* TEXT SEGMENT *
━━━━━━━━━━

Thursday, November 07, 2013

Colonoscopy


Getting a colonoscopy wasn’t as bad as I had heard. It wasn’t as good as I had heard either, because I had heard both. I was told to expect to sit on the toilet all day the day before while the preparation meds did their jobs. It turned out I could have gone about my regular business (which is anything but regular) until about 5 pm when things started moving. I was looking forward to a pleasant empty feeling afterward. Years ago I was living with a friend I’ll call Matt (everyone else does), and we exercised and drank fresh vegetable juice every day. One day I heard nature's call and while sitting on the toilet I started to suspect that nature would not shut up. This was by far the largest amount of matter to leave my body in my life, and probably any body in anybody's life except for maybe a woman giving birth. To twins. The feeling when I was done was euphoric but I had to check the toilet to make sure that there where no vital organs left behind. That last sentence is true. I was truly afraid of what I might find. Happily, nothing out of the ordinary except, you know, a lot of number two. But in preparing for the colonoscopy there was no euphoria; there was no pleasant feeing of emptiness. In the morning when I showed up for the procedure I was, in fact, concerned that the doctor might not find the environment up to his ideal of spotlessness. For years that passageway has been for the illumination of stuff, some pretty foul stuff at that. It seemed reasonable to suspect that a mere twenty-four hours of not eating could clean something that has, to the best of my knowledge, never been cleaned.

Soon I was getting my blood-pressure checked and an IV put in. First a nurse put in the IV but waited until the doctor told me the risks before letting the drugs flow. The main risk was making a hole in the wall of my large intestine. “That would require surgery. Ready?” Then, in what seemed like seconds, I remember opening my eyes and seeing what looked like a throat on a TV screen. A squeaky clean throat too, by the way. I closed my eyes again and when I opened them, Jenny was coming into the recovery room where I had somehow been transferred. Then the doc entered to tell me the results. It all seemed to happen in quick succession.

━━━━━━━━━━

* DATA *
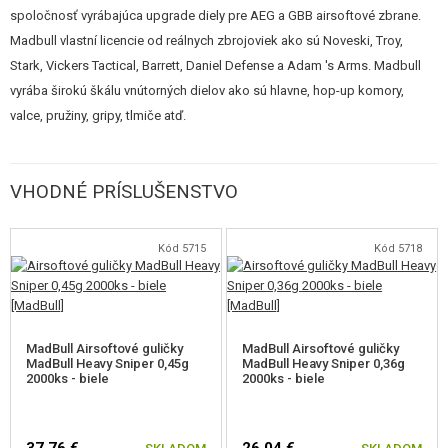
utesnenie guľôčky. Zároveň však sú kladené vyššie nároky na použitie
spoločnosť vyrábajúca upgrade diely pre AEG a GBB airsoftové zbrane.
kvalitného streliva.
Madbull vlastní licencie od reálnych zbrojoviek ako sú Noveski, Troy,
Stark, Vickers Tactical, Barrett, Daniel Defense a Adam 's Arms. Madbull
vyrába širokú škálu vnútorných dielov ako sú hlavne, hop-up komory,
valce, pružiny, gripy, tlmiče atď.
VHODNÉ PRÍSLUŠENSTVO
Kód 5715
Kód 5718
MadBull Airsoftové guličky
MadBull Airsoftové guličky
MadBull Heavy Sniper 0,45g
MadBull Heavy Sniper 0,36g
2000ks - biele
2000ks - biele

━━━━━━━━━━

* ASSIGNMENT *
Can you reproduce the stretch of the colonoscopy account from "Soon I was getting" through "in quick succession.", word for word?

* RESPONSE *
Soon I was getting my blood-pressure checked and an IV put in. First a nurse put in the IV but waited until the doctor told me the risks before letting the drugs flow. The main risk was making a hole in the wall of my large intestine. “That would require surgery. Ready?” Then, in what seemed like seconds, I remember opening my eyes and seeing what looked like a throat on a TV screen. A squeaky clean throat too, by the way. I closed my eyes again and when I opened them, Jenny was coming into the recovery room where I had somehow been transferred. Then the doc entered to tell me the results. It all seemed to happen in quick succession.